Data to process -
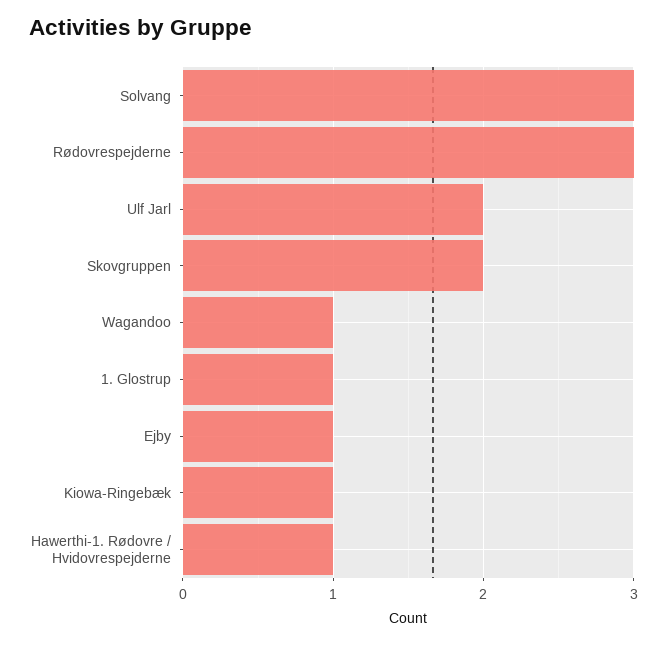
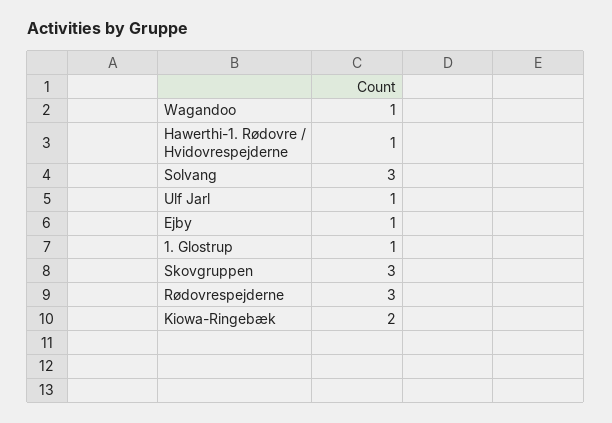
Ulf Jarl: 2 -> 1
Skovgruppen: 2 -> 3
Kiowa-Ringebæk: 1 -> 2

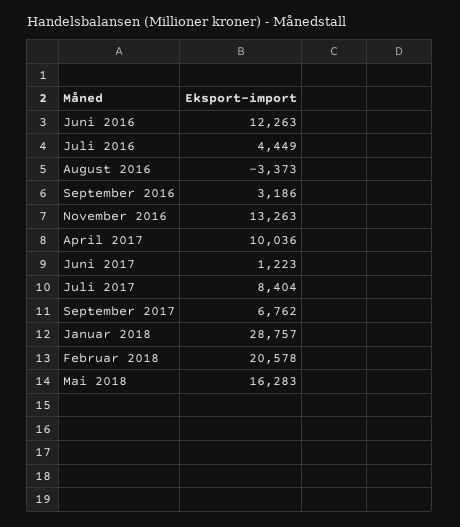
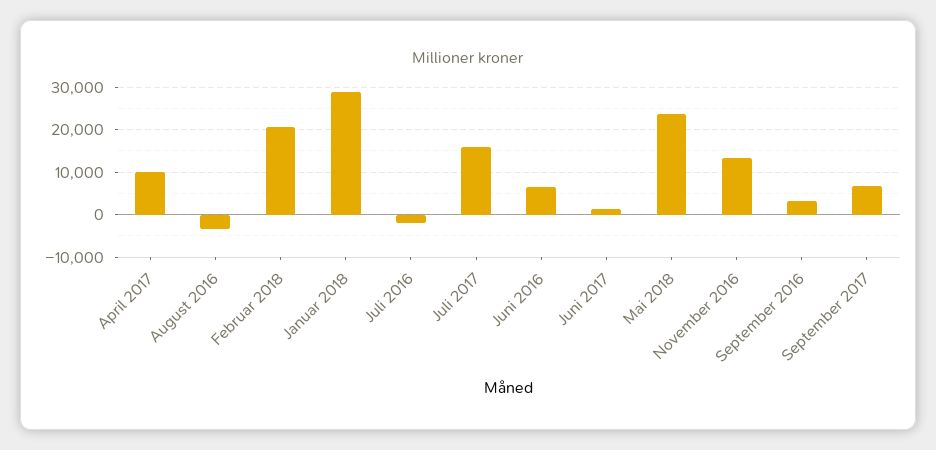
Juni 2016: 12263 -> 6000
Juli 2016: 4449 -> -2000
Juli 2017: 8404 -> 16000
Mai 2018: 16283 -> 24000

Work task -
Wherever a line holds the word "Juli", copy that line out of the entries above.

Answer below -
Juli 2016: 4449 -> -2000
Juli 2017: 8404 -> 16000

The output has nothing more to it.